Would you output the entries below only from the line containing "staining of cervical" through the line containing "non-Hodgkin's type, Low", exactly as they stand and with both ends included?

*** Opening of Provided entries ***

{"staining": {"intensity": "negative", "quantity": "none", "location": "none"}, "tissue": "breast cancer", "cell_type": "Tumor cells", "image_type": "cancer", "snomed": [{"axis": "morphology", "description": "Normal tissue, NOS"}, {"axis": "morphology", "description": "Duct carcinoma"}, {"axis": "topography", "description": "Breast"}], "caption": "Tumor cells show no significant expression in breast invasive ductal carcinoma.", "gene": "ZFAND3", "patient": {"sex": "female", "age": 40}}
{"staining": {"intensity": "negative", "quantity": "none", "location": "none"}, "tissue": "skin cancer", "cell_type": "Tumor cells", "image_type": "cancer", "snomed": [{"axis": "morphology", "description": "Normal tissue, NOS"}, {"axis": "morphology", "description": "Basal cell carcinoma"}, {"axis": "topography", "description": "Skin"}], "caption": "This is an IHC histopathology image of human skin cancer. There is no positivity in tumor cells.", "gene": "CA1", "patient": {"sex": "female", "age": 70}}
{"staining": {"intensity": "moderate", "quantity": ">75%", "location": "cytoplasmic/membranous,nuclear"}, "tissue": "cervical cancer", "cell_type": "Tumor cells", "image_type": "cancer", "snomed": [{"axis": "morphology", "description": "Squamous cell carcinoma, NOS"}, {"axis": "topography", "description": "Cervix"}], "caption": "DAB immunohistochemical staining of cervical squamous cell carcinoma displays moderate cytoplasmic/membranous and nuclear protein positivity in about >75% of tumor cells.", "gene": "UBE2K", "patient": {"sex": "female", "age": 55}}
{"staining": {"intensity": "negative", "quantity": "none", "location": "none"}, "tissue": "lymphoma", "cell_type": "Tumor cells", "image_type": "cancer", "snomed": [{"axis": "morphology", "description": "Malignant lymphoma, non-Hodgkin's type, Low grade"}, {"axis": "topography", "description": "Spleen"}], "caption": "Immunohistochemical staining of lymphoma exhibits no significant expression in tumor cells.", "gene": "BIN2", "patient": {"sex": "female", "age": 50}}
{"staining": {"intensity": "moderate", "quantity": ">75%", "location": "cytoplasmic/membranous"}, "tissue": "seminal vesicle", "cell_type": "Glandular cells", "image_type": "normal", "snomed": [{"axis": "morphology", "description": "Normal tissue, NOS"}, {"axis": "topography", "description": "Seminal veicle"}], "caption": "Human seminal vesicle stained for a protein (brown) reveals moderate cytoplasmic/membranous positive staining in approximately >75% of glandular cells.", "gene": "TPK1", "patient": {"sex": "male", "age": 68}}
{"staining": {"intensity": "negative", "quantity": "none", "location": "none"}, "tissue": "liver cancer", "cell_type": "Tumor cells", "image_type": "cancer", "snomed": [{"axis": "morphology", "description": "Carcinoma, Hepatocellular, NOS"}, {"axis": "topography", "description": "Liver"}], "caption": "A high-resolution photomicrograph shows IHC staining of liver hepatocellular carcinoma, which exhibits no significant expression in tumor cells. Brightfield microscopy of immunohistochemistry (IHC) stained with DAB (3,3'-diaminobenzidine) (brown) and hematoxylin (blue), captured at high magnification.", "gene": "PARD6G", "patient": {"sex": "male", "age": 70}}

*** Close of Provided entries ***

§ **Problem solution**:
{"staining": {"intensity": "moderate", "quantity": ">75%", "location": "cytoplasmic/membranous,nuclear"}, "tissue": "cervical cancer", "cell_type": "Tumor cells", "image_type": "cancer", "snomed": [{"axis": "morphology", "description": "Squamous cell carcinoma, NOS"}, {"axis": "topography", "description": "Cervix"}], "caption": "DAB immunohistochemical staining of cervical squamous cell carcinoma displays moderate cytoplasmic/membranous and nuclear protein positivity in about >75% of tumor cells.", "gene": "UBE2K", "patient": {"sex": "female", "age": 55}}
{"staining": {"intensity": "negative", "quantity": "none", "location": "none"}, "tissue": "lymphoma", "cell_type": "Tumor cells", "image_type": "cancer", "snomed": [{"axis": "morphology", "description": "Malignant lymphoma, non-Hodgkin's type, Low grade"}, {"axis": "topography", "description": "Spleen"}], "caption": "Immunohistochemical staining of lymphoma exhibits no significant expression in tumor cells.", "gene": "BIN2", "patient": {"sex": "female", "age": 50}}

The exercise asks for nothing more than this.